I snake my hand through the straw that covers the floor, till it touches a coil of rope. The rope that hangs from the side hole is long enough to dangle clear to the water while still leaving a few loops here, on our deck. This is the rope I climbed to safety yesterday—or was it two days ago? I’ve slept on and off, and time never makes sense anymore anyway. Whatever, this is the rope that Aban should have climbed, too.

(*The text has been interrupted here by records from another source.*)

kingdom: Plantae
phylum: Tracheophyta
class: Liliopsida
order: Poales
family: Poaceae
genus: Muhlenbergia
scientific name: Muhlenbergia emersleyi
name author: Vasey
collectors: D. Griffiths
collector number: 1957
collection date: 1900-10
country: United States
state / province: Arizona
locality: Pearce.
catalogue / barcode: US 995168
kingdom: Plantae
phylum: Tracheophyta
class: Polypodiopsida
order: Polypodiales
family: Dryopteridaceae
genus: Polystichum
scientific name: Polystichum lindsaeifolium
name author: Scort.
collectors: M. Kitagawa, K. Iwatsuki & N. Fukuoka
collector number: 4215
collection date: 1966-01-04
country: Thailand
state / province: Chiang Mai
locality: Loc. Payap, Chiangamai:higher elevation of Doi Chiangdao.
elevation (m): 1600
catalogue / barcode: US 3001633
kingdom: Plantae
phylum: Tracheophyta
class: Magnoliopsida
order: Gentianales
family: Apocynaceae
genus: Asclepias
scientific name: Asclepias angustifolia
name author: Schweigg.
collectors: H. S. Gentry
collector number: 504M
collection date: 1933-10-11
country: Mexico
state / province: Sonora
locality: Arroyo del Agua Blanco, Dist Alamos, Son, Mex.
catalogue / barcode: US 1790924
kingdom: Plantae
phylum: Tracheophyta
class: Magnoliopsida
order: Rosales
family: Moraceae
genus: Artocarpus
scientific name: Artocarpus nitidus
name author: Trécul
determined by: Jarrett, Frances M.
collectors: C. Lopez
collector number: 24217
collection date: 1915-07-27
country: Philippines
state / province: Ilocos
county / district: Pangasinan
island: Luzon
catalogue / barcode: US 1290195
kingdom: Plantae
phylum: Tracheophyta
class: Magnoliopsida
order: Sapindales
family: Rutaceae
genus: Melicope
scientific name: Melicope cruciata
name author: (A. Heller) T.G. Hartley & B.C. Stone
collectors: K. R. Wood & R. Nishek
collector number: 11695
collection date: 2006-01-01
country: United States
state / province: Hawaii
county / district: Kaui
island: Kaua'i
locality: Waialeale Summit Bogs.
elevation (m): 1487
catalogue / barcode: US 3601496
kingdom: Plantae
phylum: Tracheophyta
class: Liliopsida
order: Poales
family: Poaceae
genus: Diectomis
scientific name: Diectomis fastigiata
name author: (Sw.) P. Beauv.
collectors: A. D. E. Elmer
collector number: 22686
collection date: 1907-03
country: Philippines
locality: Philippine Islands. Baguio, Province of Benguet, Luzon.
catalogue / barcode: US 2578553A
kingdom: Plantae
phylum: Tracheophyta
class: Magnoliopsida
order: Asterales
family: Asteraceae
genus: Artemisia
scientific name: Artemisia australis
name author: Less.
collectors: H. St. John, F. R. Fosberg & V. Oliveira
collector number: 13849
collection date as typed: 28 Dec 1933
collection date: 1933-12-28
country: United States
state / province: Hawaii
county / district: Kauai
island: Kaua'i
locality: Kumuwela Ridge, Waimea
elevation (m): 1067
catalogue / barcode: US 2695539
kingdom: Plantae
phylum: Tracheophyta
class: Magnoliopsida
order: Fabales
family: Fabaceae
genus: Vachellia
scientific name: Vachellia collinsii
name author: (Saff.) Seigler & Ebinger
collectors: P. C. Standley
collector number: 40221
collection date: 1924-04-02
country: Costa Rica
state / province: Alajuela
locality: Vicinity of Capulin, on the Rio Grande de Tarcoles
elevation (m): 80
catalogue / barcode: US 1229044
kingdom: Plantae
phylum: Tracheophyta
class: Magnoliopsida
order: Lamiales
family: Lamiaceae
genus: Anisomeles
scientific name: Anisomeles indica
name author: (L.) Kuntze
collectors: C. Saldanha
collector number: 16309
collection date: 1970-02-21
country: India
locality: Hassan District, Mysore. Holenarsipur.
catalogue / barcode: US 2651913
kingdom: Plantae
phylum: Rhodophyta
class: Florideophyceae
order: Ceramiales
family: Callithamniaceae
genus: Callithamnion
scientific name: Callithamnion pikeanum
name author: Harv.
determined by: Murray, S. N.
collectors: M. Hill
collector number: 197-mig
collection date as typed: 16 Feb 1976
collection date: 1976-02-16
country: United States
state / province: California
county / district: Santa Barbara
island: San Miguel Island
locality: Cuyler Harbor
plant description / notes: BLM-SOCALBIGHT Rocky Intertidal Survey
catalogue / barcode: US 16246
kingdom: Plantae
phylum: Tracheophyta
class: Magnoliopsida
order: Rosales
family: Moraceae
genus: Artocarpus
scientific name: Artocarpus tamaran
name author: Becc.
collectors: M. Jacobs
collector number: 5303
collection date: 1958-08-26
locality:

“Aban’s out there,” I say, as I’ve said so many times. When Queen and The Male first pushed me into the ship through the side hole, I told them about Aban. I told them he was on the raft, waiting for rescue. I said it over and over. I say it now. “Please. Rescue him. There’s so much you need to know about him. So much that’s important. Listen. Once when I complained to Aban about feeling clammy and dirty all the time, he crushed a handful of cedar needles, pinching them between his nails till the pieces were teeny teeny, and then he rubbed them all over me so I was deliciously fragrant till we had to leave the shelter of the tree nook and climb higher and the rain washed it all away. See?” I point at Queen, who has now rolled away from The Male. “See? You should rescue him. Once, after we mated, he said we needed a celebration because it had been so sweet, and he scraped and scraped at the cedar bark and filled his palm with little green bugs and put half in my palm and said we should eat them all, all at once. And we did and I laughed—they were sweet! He said they made honeydew; he’d learned that from ladybugs. See?” I talk on and on, telling Queen and The Male everything about Aban, because I can’t do anything else. Every time I try to get to my feet, dizziness overcomes me and nausea rises in my throat. I’m exhausted and sick. The only thing I can do is lie still. And chew on the raw fish that Queen feeds Screamer and me.